A plan in retirement gives clarity, stability, and control. In addition, it facilitates informed decisions, whether you need saving rates or investment choices.
What Are the Main Pieces of a Retirement Plan?
Among the components are: saving planning, asset allocation, income planning, tax management, and estate issues. Insurance and risk are also minor factors.
How much money do I need to retire comfortably in Ontario?
There is no specific amount. It depends on your lifestyle, housing, and health needs. However, a lot of Canadians put about 60 to 80 percent of their working income.
How do I estimate my retirement expenses and lifestyle costs?

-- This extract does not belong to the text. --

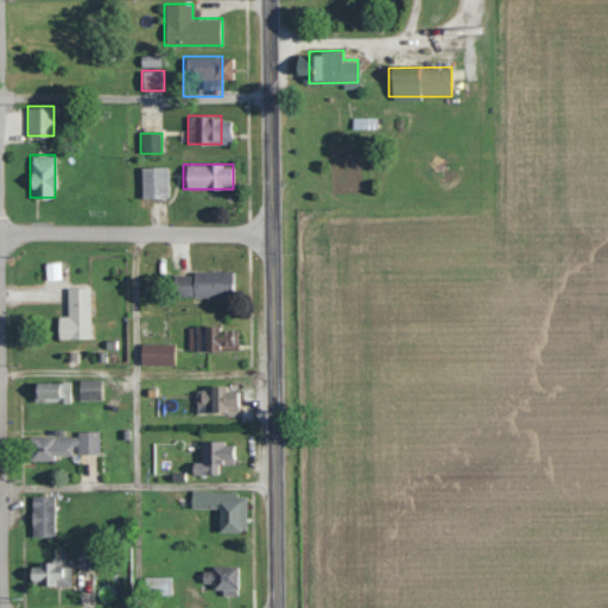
[(141,198),(169,198),(169,168),(141,168),(141,198)]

You should start by listing today’s expenses, then make a projection. Some costs go down, while others, like healthcare and leisure, may increase over time. In addition, you should estimate only essential needs.
What happens to RRSPs and RRIFs when the account holder dies?
RRSPs and RRIFs are taxable at death unless they are passed to a spouse or another eligible dependent, in which case taxes can be deferred. If there is no qualifying beneficiary, the value of these accounts is incorporated into the estate and taxed accordingly.
What sources of income can I rely on in retirement?
Common income sources include personal savings, pensions, government benefits, investment income, and sometimes part-time work or rental income.
What government benefits are available in Canada, such as CPP and OAS?
CPP provides income based on your work history and contributions. OAS is available to most Canadians who meet age and residency rules. Both help form a base level of retirement income.
How do RRSPs, TFSAs, and non-registered accounts fit into a retirement plan?
RRSPs help grow savings tax-deferred, TFSAs allow tax-free withdrawals, and non-registered accounts offer flexibility. Together, they help manage income and taxes in retirement.